» **Задания к упражнению**:
A. Перечислите все газеты и журналы, которые выписывал отец, согласно отрывку.
B. Перепишите без изменений часть отрывка, начиная со слов «Я был младшим» и заканчивая словами «Нины. Осень 1952 года.».

» **Исходный отрывок**:

- - - -

Пока я был маленьким, родители старались мне уделять больше внимания, чем старшим братьям. Мама стремилась угостить меня чем-нибудь вкусным или сладким, а папа рассказывал мне интересные истории. Он был начитанным человеком, покупал книги, постоянно выписывал журналы «Огонек» и «Крокодил», газету «Известия» для себя, а для нас «Пионерскую правду», и знал много интересных историй. Мне запомнилась история с его побегом из дома.

Отец пошел учиться в первый класс школы №1 имени Сурикова в 1924 году и, едва научившись читать, попытался с другом бежать из дома в Южную Африку. Дело в том, что дома он начитался сохранившихся еще с царских времен книжек о вооруженной борьбе колонистов- буров против англичан и увлекательных рассказов об охоте в африканской саванне. Ему было восемь лет, когда он, тайком насушив на дорогу сухарей, разбил семейную копилку и на эти деньги собирался с другом доехать до Южной Африки и там бороться на стороне буров (выходцев из Голландии) против Англии. Но на железнодорожном вокзале их задержали и вернули домой. Дома отец ему объяснил, что война буров с Англией закончилась два с лишним десятилетия назад, поэтому ехать туда, да еще на поезде, не стоит. После этого он больше не собирался бежать на войну в Африке, но у восьмилетнего мальчишки осталась на всю мечта поохотиться на диких обитателей африканской саванны. Поэтому, как мне кажется, когда отец стал взрослым, в память о детской мечте он купил ружье и иногда упражнялся в стрельбе в оврагах Караульной горы, учил и нас стрелять из ружья по банкам. А в пятидесятых годах папа купил хорошо выделанную шкуру черного медведя и положил ее на пол вместо прикроватного коврика. И хотя мама просила его куда-нибудь убрать этот «пылесборник», папа не хотел расставаться со своей детской мечтой и хранил этот добытый в детских мечтах трофей до конца жизни. Из-за этой несбывшейся детской мечты об африканском сафари он во время нашего пребывания в Байките завел дружбу с местным охотоведом – руководителем конторы «Заготпушнина» – и любил слушать его рассказы о таежных северных зверях и охотничьи байки.

Я был младшим ребенком в семье, и разница с братьями на четыре года и шесть лет была значительной, особенно в младшем возрасте. По этой причине я был обузой для старших братьев в их играх, от пешек и домино до футбола и множества других уличных и дворовых забав. Поэтому мои старшие братья под любым предлогом на время свои игр с друзьями старались избавиться от меня и оставляли меня дома. Сидеть дома мне было невообразимо скучно. Правда, иногда отец, выполняя какие-то поручения по работе, забегал домой на обед и, застав меня одного, жалел и брал меня с собой.


Юра, Валера и я на фоне красивой соседки студентки Нины. Осень 1952 года.

- - - -

» **Предоставленные материалы**:
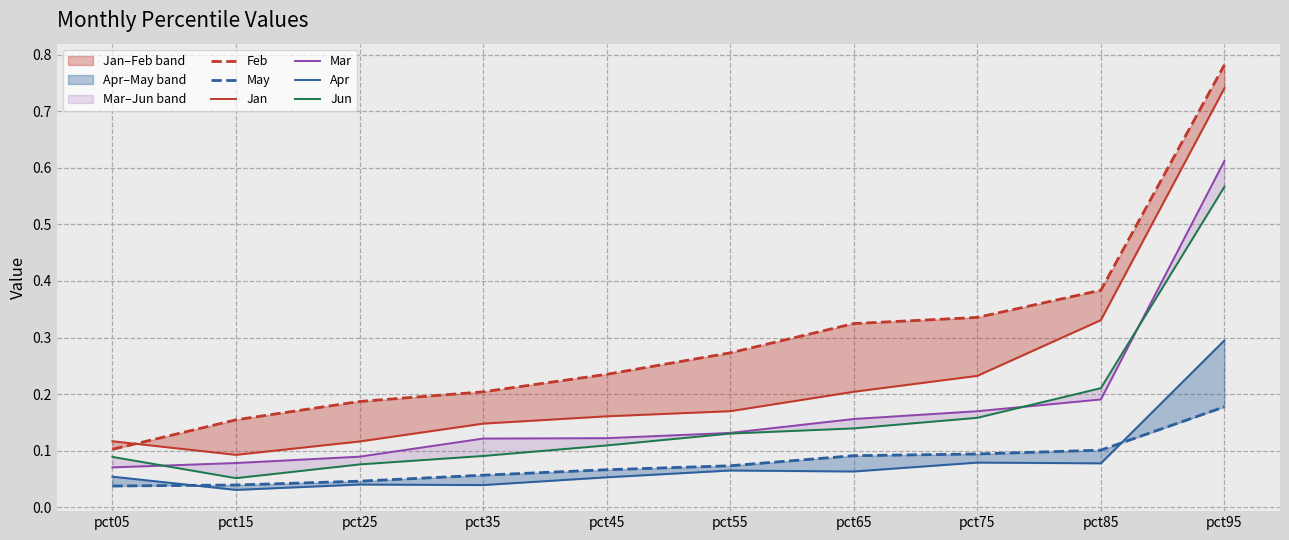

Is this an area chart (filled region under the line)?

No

- - - -

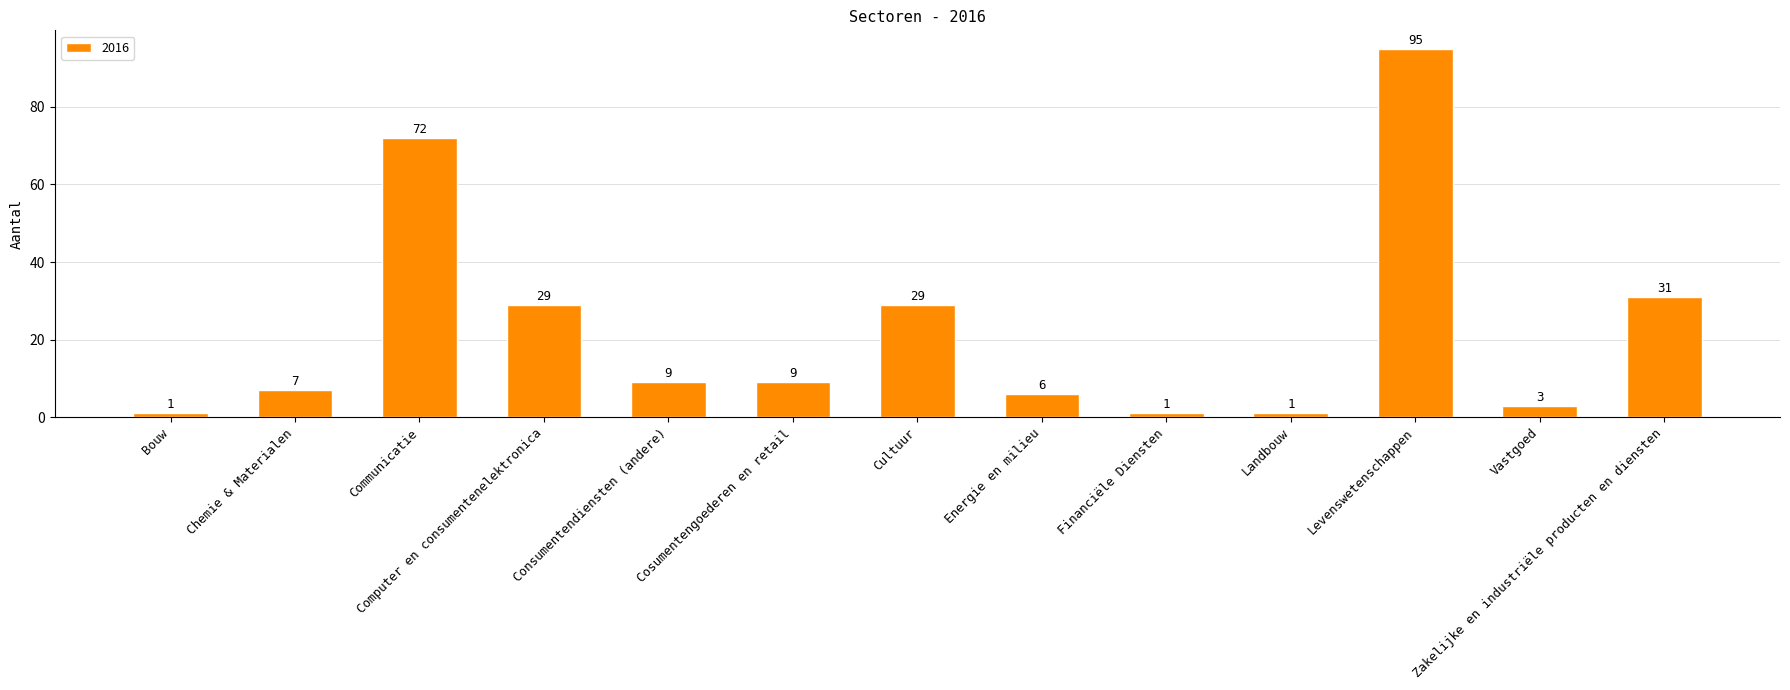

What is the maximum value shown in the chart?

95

- - - -

» **Ответы по заданиям**:
A. Журнал «Огонек», журнал «Крокодил», газета «Известия», газета «Пионерская правда».

B.
Я был младшим ребенком в семье, и разница с братьями на четыре года и шесть лет была значительной, особенно в младшем возрасте. По этой причине я был обузой для старших братьев в их играх, от пешек и домино до футбола и множества других уличных и дворовых забав. Поэтому мои старшие братья под любым предлогом на время свои игр с друзьями старались избавиться от меня и оставляли меня дома. Сидеть дома мне было невообразимо скучно. Правда, иногда отец, выполняя какие-то поручения по работе, забегал домой на обед и, застав меня одного, жалел и брал меня с собой.


Юра, Валера и я на фоне красивой соседки студентки Нины. Осень 1952 года.